Aesthetic Assessment of Chinese Handwritings Based on Vision Language Models
Summary: arXiv:2603.26768v1 Announce Type: cross
Abstract
The handwriting of Chinese characters is a fundamental aspect of learning the Chinese language. Previous automated assessment methods often framed scoring as a regression problem. However, this score-only feedback lacks actionable guidance, which limits its effectiveness in helping learners improve their handwriting skills.
In this paper, we leverage vision-language models (VLMs) to analyze the quality of handwritten Chinese characters and generate multi-level feedback. Specifically, we investigate two feedback generation tasks: simple grade feedback (Task 1) and enriched, descriptive feedback (Task 2). We explore both low-rank adaptation (LoRA)-based fine-tuning strategies and in-context learning methods to integrate aesthetic assessment knowledge into VLMs. Experimental results show that our approach achieves state-of-the-art performances across multiple evaluation tracks in the CCL 2025 workshop on evaluation of handwritten Chinese character quality.
Introduction
The ability to write Chinese characters accurately is crucial for students learning the language. However, traditional assessment methods often fall short in providing meaningful feedback, leading to stagnation in learners’ handwriting development. This study addresses these challenges by employing advanced machine learning techniques to enhance the feedback process.
Methodology
Our approach utilizes vision-language models (VLMs) to assess handwritten characters and provide nuanced feedback. The methodology is broken down into the following tasks:
- Task 1: Simple grade feedback focuses on assigning a basic score to the handwriting quality.
- Task 2: Enriched, descriptive feedback provides detailed insights into specific areas for improvement, enabling learners to understand their mistakes better.

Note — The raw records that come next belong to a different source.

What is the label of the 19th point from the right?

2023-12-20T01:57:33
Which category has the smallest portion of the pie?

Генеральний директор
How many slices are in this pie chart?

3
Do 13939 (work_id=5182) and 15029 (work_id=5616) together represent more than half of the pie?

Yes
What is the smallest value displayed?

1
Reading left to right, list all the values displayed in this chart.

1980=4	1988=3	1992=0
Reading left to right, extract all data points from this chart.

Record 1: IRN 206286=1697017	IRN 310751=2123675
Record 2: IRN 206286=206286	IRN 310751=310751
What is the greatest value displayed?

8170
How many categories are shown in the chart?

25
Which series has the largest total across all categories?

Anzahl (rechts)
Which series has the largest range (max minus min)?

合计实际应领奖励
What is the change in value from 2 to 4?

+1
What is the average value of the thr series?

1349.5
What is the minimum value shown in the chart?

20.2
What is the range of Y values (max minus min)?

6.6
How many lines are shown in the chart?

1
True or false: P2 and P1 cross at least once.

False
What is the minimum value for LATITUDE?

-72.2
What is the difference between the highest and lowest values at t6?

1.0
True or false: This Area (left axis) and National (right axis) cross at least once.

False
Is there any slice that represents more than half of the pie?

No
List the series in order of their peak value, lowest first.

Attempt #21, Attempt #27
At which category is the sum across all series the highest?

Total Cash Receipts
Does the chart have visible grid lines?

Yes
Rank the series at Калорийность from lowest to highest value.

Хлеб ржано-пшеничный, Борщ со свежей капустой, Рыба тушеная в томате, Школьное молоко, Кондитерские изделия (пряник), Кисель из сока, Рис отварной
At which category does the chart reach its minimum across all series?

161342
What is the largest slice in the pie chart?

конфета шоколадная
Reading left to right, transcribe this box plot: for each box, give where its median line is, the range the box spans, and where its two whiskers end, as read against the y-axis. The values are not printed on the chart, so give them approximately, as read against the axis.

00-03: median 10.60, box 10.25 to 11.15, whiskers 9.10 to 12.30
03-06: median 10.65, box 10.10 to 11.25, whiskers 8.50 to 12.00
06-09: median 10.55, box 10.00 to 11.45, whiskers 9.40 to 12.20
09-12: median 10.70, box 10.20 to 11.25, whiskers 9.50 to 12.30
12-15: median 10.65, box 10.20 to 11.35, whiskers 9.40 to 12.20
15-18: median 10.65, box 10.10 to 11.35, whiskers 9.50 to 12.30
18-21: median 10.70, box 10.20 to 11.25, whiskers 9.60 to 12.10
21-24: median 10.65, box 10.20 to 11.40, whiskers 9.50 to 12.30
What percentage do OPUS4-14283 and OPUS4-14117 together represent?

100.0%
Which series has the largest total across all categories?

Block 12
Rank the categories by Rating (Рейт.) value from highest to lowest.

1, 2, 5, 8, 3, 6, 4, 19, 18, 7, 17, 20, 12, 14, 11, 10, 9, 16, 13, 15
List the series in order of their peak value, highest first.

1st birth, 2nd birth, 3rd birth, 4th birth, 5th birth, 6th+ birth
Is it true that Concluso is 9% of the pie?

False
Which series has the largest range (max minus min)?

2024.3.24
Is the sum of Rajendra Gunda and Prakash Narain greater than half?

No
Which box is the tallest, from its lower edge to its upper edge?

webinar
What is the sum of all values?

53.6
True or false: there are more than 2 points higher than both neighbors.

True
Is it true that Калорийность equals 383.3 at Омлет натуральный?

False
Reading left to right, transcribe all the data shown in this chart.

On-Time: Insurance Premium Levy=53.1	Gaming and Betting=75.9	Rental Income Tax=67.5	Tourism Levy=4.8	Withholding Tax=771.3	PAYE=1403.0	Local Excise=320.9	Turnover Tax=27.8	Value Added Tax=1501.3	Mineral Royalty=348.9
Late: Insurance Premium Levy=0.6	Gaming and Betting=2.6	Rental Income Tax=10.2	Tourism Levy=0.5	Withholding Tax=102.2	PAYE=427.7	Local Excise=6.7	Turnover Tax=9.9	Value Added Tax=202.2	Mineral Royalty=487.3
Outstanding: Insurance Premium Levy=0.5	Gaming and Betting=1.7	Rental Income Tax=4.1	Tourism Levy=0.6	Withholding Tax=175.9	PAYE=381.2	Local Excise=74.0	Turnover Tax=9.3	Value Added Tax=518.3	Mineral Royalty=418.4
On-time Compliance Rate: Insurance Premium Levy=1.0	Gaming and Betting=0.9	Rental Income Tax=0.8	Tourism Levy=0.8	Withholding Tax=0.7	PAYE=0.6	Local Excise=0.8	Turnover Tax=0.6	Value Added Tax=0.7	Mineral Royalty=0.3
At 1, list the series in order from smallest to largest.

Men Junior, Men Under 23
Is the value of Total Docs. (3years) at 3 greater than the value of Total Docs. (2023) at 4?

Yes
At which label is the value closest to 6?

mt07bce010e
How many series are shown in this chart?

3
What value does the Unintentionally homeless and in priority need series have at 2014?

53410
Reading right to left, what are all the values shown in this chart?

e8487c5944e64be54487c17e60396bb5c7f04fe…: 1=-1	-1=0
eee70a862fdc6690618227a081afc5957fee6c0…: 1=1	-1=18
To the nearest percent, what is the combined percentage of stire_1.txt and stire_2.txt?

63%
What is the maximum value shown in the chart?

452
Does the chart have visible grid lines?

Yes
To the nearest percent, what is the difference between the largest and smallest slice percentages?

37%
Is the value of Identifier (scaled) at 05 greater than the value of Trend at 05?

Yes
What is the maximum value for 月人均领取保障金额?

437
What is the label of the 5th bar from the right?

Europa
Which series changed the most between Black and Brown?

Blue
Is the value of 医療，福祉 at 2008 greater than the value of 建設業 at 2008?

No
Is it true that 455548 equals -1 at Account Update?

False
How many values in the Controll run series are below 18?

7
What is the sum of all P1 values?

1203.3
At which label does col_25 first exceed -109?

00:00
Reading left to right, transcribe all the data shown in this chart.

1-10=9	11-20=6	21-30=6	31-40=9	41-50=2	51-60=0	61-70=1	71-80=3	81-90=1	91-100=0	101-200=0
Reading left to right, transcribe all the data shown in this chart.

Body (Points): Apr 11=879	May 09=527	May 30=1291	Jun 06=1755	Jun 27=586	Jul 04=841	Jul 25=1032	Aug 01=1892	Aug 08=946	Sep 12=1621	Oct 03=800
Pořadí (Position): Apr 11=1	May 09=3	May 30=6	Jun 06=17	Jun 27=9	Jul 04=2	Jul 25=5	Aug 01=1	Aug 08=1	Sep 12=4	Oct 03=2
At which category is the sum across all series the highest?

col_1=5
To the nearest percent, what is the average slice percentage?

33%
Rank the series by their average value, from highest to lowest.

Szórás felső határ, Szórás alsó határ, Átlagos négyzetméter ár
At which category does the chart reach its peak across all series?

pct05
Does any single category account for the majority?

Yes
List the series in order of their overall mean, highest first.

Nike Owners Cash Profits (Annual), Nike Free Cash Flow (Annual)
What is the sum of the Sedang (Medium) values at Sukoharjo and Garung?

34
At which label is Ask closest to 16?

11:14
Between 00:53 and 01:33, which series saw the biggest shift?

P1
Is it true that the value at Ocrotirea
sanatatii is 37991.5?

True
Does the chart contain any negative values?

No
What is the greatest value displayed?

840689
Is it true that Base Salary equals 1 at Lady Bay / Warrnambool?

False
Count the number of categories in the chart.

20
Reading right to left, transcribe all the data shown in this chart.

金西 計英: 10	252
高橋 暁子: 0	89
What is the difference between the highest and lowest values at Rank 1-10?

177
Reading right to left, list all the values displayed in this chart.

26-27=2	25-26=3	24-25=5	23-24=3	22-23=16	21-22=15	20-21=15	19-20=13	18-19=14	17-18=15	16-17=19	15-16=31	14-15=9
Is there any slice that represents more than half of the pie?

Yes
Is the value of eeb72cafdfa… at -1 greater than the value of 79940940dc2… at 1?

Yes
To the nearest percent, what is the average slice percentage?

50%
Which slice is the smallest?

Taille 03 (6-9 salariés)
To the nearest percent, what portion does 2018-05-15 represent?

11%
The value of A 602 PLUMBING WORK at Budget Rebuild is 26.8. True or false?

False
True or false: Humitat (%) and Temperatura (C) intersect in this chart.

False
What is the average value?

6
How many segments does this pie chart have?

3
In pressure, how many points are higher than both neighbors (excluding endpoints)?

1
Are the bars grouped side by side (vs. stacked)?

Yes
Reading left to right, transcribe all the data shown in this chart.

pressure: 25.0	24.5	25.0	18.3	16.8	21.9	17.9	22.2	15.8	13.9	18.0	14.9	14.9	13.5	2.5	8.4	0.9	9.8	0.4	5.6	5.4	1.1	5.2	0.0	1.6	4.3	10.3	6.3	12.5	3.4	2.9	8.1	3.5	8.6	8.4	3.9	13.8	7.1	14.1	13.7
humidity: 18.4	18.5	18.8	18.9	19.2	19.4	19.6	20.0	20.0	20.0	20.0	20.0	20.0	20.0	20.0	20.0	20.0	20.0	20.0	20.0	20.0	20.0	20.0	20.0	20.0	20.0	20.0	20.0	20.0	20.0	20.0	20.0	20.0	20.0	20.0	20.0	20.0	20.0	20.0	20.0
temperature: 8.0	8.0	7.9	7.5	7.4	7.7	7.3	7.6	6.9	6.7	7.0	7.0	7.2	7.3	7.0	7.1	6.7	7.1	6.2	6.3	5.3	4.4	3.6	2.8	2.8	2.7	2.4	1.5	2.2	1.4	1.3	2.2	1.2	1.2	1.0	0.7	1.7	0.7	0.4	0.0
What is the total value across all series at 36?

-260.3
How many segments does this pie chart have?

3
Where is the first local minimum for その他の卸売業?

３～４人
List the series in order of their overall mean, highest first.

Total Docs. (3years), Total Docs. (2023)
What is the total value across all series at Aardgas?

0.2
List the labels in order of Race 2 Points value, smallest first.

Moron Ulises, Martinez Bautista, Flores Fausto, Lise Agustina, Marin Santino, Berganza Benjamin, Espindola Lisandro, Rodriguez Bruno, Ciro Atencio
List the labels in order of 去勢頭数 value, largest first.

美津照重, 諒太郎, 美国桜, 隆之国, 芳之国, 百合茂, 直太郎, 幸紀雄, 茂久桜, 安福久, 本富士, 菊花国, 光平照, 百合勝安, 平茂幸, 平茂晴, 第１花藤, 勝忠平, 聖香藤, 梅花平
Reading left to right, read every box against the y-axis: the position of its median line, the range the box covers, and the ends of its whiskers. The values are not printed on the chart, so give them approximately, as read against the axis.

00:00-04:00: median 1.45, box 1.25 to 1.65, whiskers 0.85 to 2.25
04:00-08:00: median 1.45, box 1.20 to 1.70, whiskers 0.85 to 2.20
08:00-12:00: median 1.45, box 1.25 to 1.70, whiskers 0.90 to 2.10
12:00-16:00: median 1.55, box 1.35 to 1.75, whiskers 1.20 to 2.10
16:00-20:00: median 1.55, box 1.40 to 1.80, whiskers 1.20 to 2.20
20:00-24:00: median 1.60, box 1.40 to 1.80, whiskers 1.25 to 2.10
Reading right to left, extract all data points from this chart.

We implemented both low-rank adaptation (LoRA)-based fine-tuning strategies and in-context learning methods to enhance the model’s ability to evaluate handwriting aesthetics effectively. This dual approach allows for a more comprehensive understanding of handwriting quality.
Results
The experimental results demonstrate that our VLM-based approach achieves state-of-the-art performances in the evaluation of handwritten Chinese characters. Our model outperformed existing methods across various metrics and evaluation tracks in the CCL 2025 workshop.
Conclusion
Through the integration of vision-language models, we have developed an innovative framework for assessing Chinese handwriting that goes beyond mere scoring. By providing multi-level feedback, our approach empowers learners to take actionable steps towards improving their handwriting skills.
Future work will focus on refining the model further and exploring additional applications in language learning contexts. The potential for VLMs in educational settings is vast, and our findings pave the way for more effective tools in language acquisition.